Il est utile de vous rappeler qu’à l’issue des différentes élections présidentielles de 2009 et 2016, Ali Bongo Ondimba, dans un déni total de la volonté du Peuple souverain, s’est fait proclamer Président du Gabon au terme de massacres inédits de notre histoire politique.

Dans l’esprit de la Charte des Nations Unies, la démocratie est une composante essentielle du droit des peuples à l’auto-détermination. L’accord du G8 d’octobre 2001, le Nouveau Partenariat pour le Développement de l’Afrique, l’accord de l’Union Européenne, Lomé IV, du 15 décembre 1989 et d’autres instruments posent très clairement la conditionnalité démocratique comme condition essentielle pour toute coopération. Partie prenante à ces textes de référence en matière démocratique, le Gabon, du moins ses dirigeants, en privent du bénéfice le peuple gabonais, comme si de telles prescriptions constituent un luxe dont les gabonais n’ont nul besoin.

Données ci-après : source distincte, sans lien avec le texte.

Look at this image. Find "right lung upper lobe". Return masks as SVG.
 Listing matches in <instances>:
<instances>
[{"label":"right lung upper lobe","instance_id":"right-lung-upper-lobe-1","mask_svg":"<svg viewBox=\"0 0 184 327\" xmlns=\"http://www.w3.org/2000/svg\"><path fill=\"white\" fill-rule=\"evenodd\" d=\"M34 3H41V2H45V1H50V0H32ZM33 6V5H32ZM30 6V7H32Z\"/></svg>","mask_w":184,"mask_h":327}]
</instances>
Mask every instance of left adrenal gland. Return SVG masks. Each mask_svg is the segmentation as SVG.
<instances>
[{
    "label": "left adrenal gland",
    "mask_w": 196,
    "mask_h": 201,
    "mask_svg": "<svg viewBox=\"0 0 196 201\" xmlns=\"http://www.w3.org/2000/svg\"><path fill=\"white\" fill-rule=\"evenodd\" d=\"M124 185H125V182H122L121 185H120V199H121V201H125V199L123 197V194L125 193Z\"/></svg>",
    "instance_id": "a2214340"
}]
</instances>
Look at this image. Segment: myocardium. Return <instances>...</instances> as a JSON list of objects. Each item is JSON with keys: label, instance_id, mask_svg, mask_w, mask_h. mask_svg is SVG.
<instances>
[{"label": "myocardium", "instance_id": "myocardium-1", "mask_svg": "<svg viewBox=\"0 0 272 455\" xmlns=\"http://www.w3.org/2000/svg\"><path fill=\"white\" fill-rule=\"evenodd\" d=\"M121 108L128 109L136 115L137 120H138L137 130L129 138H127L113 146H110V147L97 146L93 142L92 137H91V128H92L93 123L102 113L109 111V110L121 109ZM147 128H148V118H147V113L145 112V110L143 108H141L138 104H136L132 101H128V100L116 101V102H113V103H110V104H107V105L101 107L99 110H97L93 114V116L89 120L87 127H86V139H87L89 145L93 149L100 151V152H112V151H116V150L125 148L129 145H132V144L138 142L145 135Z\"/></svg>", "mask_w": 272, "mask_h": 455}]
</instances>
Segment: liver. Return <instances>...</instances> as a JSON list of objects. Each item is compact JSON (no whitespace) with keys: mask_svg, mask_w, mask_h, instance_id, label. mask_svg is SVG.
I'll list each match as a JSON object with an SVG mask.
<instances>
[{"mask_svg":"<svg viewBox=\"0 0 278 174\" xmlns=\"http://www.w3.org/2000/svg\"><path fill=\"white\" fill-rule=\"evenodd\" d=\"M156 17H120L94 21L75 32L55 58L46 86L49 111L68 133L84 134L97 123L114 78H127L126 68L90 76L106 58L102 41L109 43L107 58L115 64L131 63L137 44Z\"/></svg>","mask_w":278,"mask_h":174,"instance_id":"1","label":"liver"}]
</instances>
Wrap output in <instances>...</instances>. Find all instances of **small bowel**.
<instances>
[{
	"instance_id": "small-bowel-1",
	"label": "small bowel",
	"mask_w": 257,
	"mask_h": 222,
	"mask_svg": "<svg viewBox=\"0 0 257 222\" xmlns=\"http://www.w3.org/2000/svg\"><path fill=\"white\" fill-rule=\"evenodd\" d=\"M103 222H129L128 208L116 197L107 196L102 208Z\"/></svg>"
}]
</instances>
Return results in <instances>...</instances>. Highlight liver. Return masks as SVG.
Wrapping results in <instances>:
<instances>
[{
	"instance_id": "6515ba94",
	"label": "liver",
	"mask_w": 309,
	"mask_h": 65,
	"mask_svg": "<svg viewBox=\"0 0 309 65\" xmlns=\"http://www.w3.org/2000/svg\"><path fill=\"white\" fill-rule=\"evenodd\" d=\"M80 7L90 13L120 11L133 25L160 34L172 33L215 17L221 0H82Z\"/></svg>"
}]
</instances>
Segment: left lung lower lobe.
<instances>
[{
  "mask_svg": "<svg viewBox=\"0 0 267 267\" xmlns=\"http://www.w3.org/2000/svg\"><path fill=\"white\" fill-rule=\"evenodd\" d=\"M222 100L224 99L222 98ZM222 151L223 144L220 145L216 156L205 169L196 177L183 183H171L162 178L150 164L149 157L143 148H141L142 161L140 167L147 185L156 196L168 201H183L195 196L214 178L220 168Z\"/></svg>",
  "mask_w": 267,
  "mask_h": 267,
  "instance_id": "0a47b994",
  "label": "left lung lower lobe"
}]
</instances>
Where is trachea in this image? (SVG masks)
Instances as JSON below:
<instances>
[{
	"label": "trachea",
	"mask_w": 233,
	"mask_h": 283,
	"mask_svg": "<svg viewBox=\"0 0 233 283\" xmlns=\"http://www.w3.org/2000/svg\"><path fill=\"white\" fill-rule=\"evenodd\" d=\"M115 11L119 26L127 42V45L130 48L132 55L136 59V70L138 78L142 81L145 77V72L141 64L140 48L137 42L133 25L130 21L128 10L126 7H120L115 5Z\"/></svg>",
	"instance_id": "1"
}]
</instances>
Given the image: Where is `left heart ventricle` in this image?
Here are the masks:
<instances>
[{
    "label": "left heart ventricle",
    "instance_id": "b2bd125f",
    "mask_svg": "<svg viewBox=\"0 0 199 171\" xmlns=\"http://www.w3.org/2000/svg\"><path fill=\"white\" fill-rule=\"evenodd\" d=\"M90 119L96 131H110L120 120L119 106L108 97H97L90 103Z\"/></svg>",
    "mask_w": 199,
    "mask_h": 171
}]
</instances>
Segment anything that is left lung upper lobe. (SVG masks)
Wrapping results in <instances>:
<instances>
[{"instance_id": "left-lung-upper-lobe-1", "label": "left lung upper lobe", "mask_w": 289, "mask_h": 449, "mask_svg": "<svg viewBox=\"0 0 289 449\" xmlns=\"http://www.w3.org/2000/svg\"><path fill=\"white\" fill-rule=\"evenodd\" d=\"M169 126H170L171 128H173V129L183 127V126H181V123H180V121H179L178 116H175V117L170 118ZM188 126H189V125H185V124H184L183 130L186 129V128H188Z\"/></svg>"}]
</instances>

Le phénomène qui semble préparer le chaos du Gabon, outre le déni de démocratie et des droits humains, reste l’endettement injustifié de notre pays. En 10 ans, l’encours de la dette du Gabon a augmenté de 276% sans aucun résultat sur le développement et le bien-être des populations : 33,4% du taux de pauvreté, selon le dernier rapport de la Banque Mondiale, et 20% du taux de chômage pour un pays qui regorge de richesses, avec une population d’à peine 2 millions d’habitants. A la question de savoir à quoi sert l’endettement du Gabon, l’actuel Premier Ministre a répondu sur les ondes de TV5 que « le Gabon s’endette pour rembourser ses dettes ».

Comprenne qui pourra !

Notre collectif interpelle votre sens de responsabilité devant l’histoire et attire votre attention sur une situation qui pourrait engendrer des conflits demain. En continuant de prêter de l’argent à ce gouvernement, vous savez très bien que vous traitez avec un pouvoir illégitime et que cet argent ne profite nullement à ses populations. De ce fait, la dette ainsi contractée est dite « odieuse » car, depuis 1927, avec Alexandre Nahum Sacck, Ministre de Nicolas II, il est admis que « si un pouvoir despotique contracte une dette non pas pour les besoins et l’intérêt de l’Etat, mais pour fortifier son régime despotique, pour réprimer la population qui le combat tout en confortant sa fortune personnelle (…), cette dette est odieuse pour la population de l’Etat entier. » Ainsi, cette dette de régime qui n’engage nullement le Gabon ne saurait peser sur l’avenir de nos enfants, puisqu’il s’agit d’une dette qui n’engage que le pouvoir qui l’a contractée. Deux illustrations parmi tant d’autres : en 2009, le Groupe de la Banque Africaine de Développement a accordé au Gabon un crédit inédit de 165 milliards de francs CFA pour bitumer l’essentiel du réseau routier national mais les Gabonais(es) sont étonnée d’apprendre, 10 ans plus tard, l’annonce d’un projet identique avec un simplement changement de dénomination, « la Transgabonaise », sans savoir ce qu’est devenu le premier ;  en 2016, dans le cadre du « Programme d’Investissement dans le Secteur de l’Education (PISE », Le Gabon s’est endetté auprès de l’AFD pour la construction et la réfection de 500 salles de classe à hauteur de 101 milliards de FCFA. Outre le coût pharaonique du projet (202 millions de FCFA pour une salle de classe !), 4 ans plus tard, aucune salle de classe n’est livrée !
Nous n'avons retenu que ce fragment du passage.